**Exercise instructions**
Of the material below, the lines to be retyped are those from the line containing "Figure 6. The" through the line containing "Table 1. Summary of tumor", inclusive; reproduce them exactly.

**Extracted records**
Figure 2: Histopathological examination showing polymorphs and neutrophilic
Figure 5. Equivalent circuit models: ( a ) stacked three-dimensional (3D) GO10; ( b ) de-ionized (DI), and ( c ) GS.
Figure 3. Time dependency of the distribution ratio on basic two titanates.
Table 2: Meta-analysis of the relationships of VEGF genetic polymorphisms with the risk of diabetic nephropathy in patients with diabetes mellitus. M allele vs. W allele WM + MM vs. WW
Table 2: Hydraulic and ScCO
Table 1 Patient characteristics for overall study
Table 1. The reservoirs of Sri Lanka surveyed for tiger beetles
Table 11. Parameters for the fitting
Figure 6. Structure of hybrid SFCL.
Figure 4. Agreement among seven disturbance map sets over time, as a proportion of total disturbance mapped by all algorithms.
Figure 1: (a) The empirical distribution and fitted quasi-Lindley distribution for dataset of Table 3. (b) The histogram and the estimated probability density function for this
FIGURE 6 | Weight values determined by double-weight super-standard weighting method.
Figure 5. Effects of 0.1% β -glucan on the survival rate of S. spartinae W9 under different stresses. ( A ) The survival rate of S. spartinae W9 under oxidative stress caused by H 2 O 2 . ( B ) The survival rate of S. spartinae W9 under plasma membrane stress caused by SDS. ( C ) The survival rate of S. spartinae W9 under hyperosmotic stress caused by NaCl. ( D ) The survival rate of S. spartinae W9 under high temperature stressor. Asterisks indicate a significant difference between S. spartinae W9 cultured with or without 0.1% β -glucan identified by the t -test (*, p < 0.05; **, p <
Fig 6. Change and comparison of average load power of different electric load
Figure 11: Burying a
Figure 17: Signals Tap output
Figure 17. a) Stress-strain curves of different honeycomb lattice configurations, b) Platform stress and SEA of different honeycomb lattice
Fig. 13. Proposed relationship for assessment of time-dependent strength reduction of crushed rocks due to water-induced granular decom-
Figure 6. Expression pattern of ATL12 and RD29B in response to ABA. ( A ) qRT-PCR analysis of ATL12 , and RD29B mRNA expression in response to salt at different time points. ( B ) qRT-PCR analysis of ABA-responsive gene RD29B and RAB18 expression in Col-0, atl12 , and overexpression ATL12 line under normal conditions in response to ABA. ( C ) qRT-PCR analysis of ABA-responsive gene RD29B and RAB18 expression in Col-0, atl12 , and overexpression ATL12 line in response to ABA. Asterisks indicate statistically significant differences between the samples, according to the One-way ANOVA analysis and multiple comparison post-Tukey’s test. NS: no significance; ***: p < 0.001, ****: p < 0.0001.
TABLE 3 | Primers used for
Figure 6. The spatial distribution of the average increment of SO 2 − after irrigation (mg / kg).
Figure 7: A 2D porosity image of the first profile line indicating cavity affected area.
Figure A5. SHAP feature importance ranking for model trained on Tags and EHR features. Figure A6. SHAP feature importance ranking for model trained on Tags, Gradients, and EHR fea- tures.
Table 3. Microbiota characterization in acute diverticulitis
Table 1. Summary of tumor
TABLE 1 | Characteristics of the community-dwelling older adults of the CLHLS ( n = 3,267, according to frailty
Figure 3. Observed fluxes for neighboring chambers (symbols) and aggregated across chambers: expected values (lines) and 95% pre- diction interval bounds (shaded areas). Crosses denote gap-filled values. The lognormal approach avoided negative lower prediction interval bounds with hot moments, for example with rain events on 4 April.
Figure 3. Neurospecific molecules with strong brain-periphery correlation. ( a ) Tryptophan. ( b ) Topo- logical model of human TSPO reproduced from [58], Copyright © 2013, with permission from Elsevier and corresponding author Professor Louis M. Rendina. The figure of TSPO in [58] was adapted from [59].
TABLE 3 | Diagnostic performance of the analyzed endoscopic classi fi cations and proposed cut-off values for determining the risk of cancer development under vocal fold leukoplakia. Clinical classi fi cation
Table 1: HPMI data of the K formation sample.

**Answer to this exercise**
Figure 6. The spatial distribution of the average increment of SO 2 − after irrigation (mg / kg).
Figure 7: A 2D porosity image of the first profile line indicating cavity affected area.
Figure A5. SHAP feature importance ranking for model trained on Tags and EHR features. Figure A6. SHAP feature importance ranking for model trained on Tags, Gradients, and EHR fea- tures.
Table 3. Microbiota characterization in acute diverticulitis
Table 1. Summary of tumor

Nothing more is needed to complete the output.